The first two performers had prepared the audience for the awkward hilarity of Mayall's transition from naïve (and resentful) sobriety to environmentally obsessed hippie. The leading performer read letters she had fervently written to her future (unknown) husband, detailing her sexual indiscretions in hopes that he could possibly forgive her. The following performer reads a monologue he wrote for his old high school literary magazine, in which he comes out to his father. He dedicates his composition to an old girlfriend he credits with temporarily turning him gay.

The soundtrack for the evening played by Live Evil featured heavy metal interpretations of lame '80s music.
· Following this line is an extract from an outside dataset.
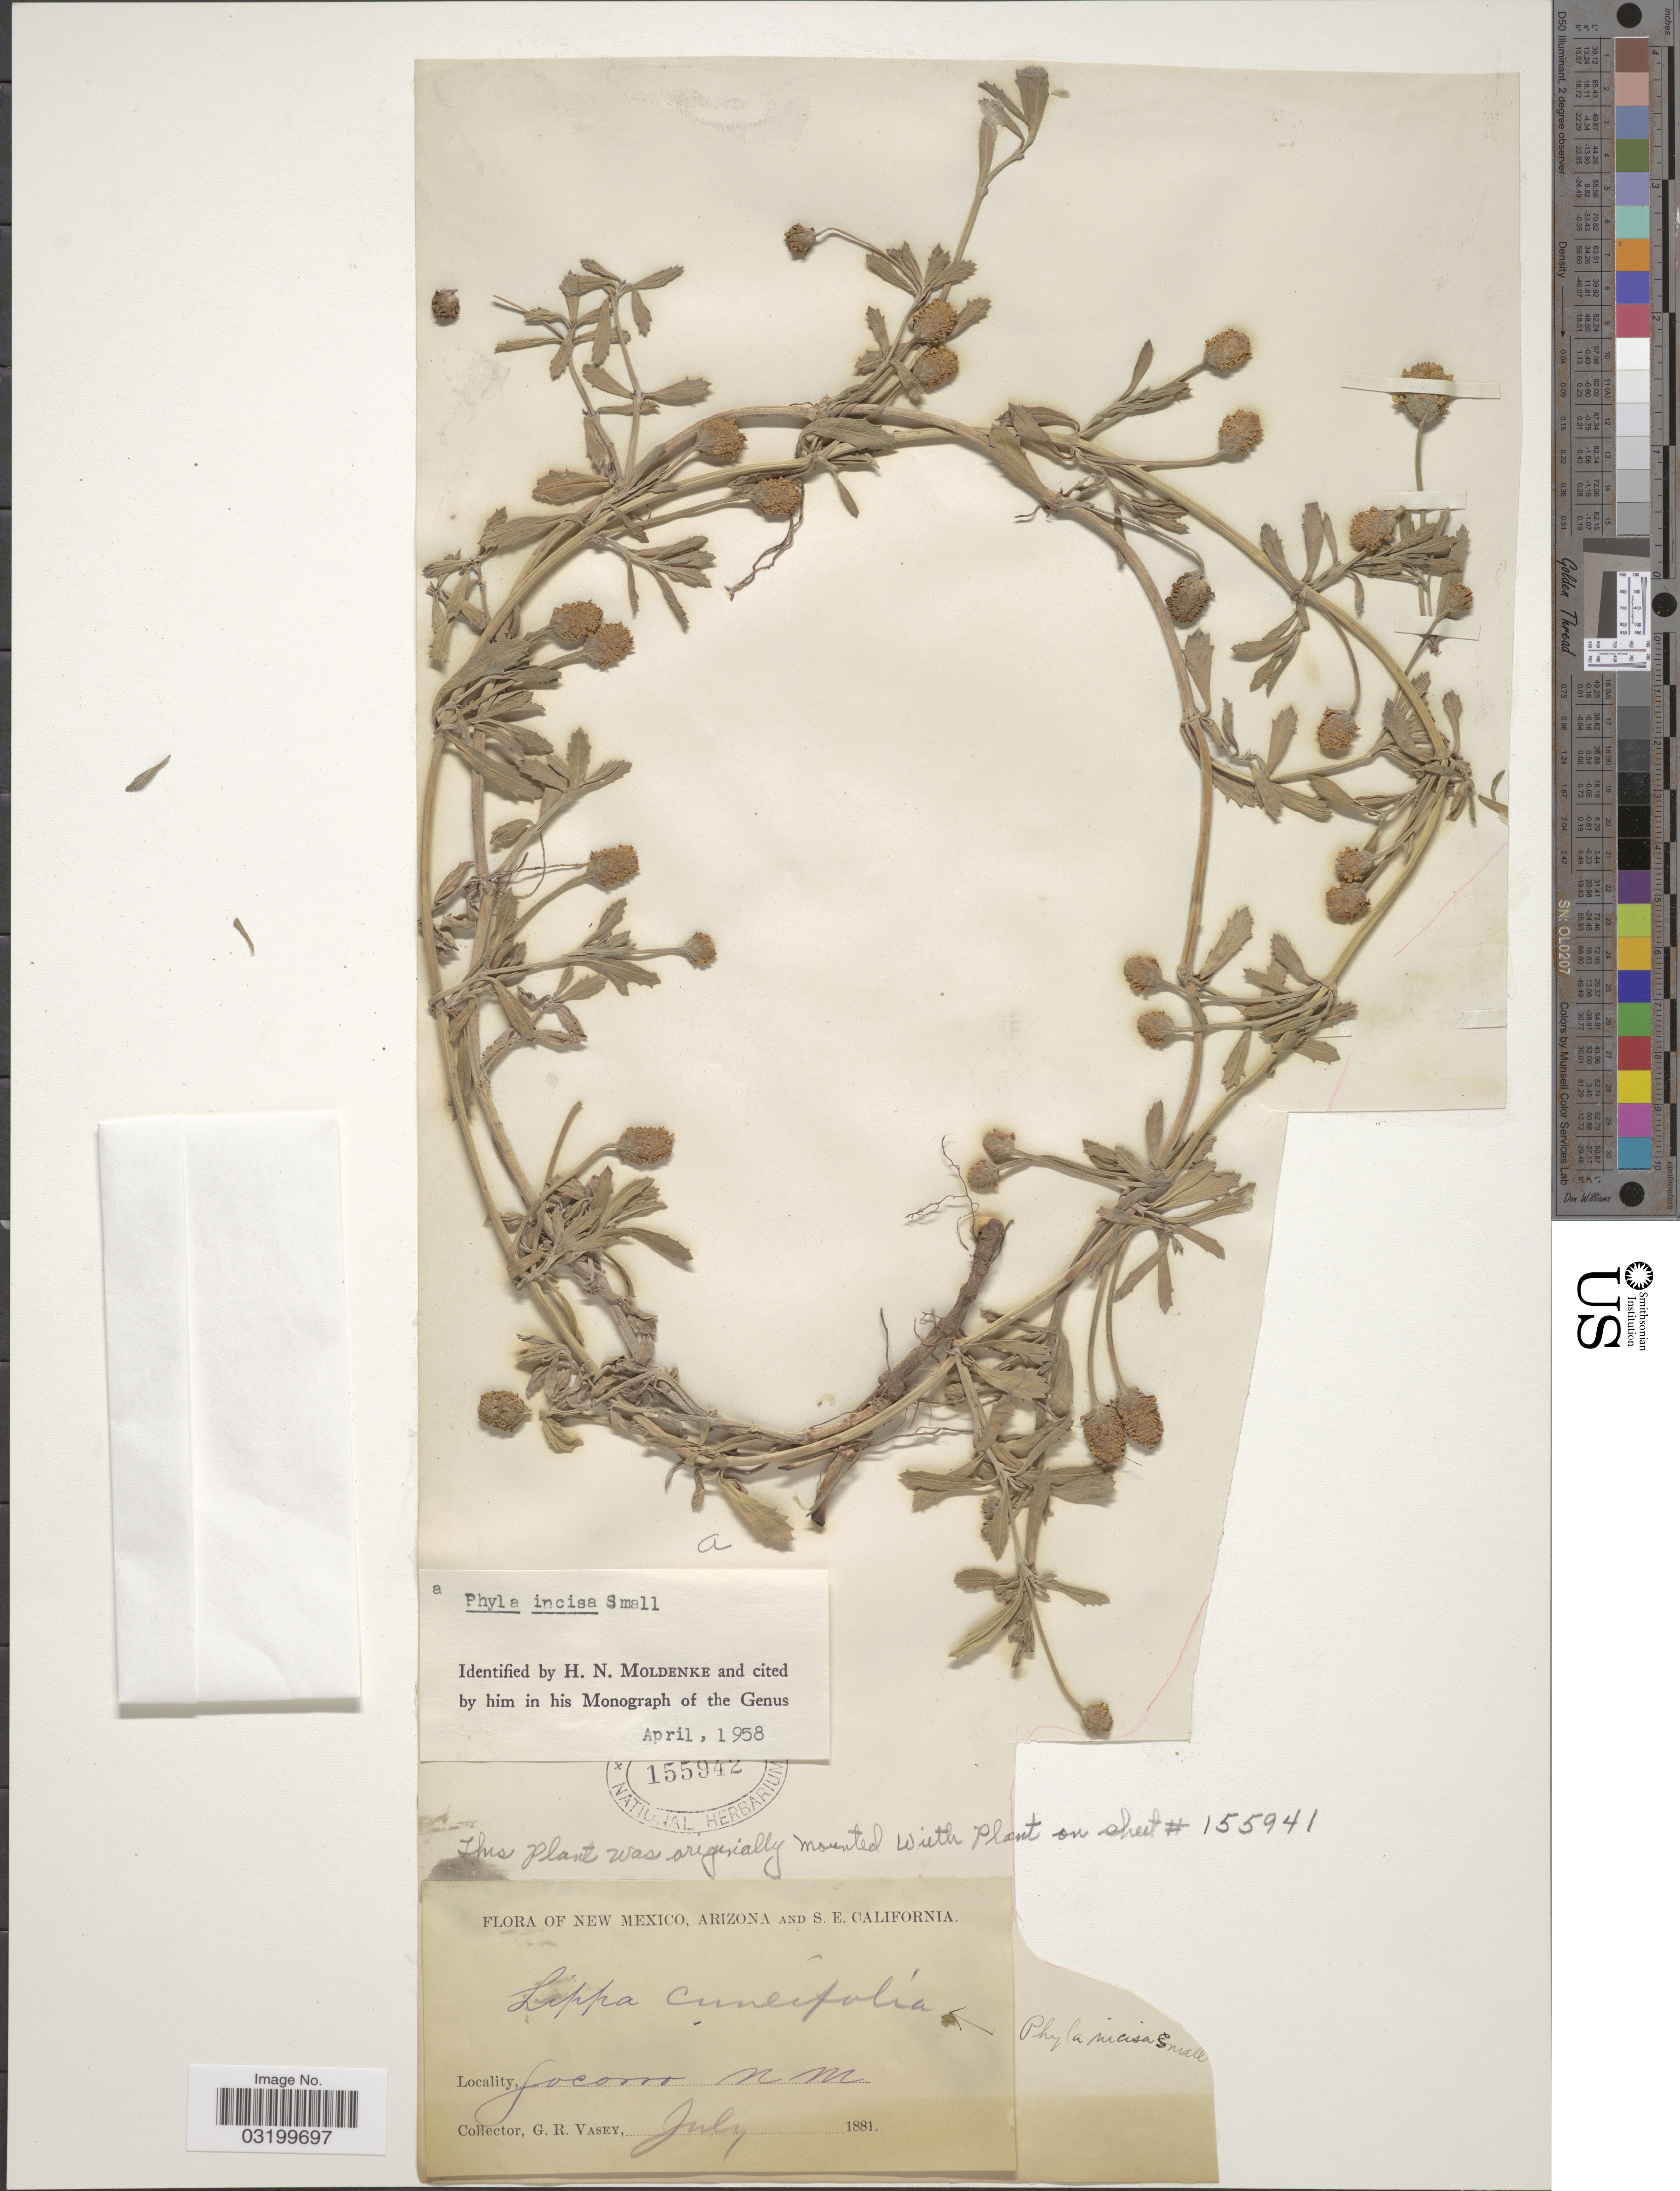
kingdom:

The leather-clad lead singer and front man was a Mortified performer himself, reliving his wannabe-rock star days on stage.

Audience members were nearly falling over laughing as the mortification continued. "The crowd is a big part of your experience," says Lifton, "it's like a self help group"

The audience laughs with the performer rather than at him or her. "You feel a connection with the crowd," says Mayall, "it's like instant intimacy."

Sitting smack-dab in the middle of the front row, Britt Freier had one of the most intimate seats of all. The self-proclaimed "Number One Fan" has seen the show over twenty times in the past four years, but that does not stop her from coming back for more.

"It's a guaranteed laugh," says Freier, who often recruits her girlfriends to come along. "One time and I was hooked. It's the best ten bucks I spend every month."

San Francisco is one of the only locations that holds monthly shows, which presents the challenge of keeping the material fresh. Producers are constantly reading submissions and interviewing prospective performers in search of a story.

Despite the premise of an encore presentation, for one performer, this performance was unlike any other. This time, twenty-three-year-old Ezra Horne's mother was in the audience. Though he had already come out to her as gay, Horne's teenage struggles with his sexuality were kept private in their Mormon home. For the first time, she heard his story. "I prayed for God to fix me," says Horne, "and he didn't because I'm not broken."

Whether you are on stage or in the audience, Mortified is that long-awaited chance to look back at the painful moments of the past, and laugh. "The teenage experience is a universal one," says Mayall. "It's about connecting with the person you were. It sounds cheesy, but it's healing."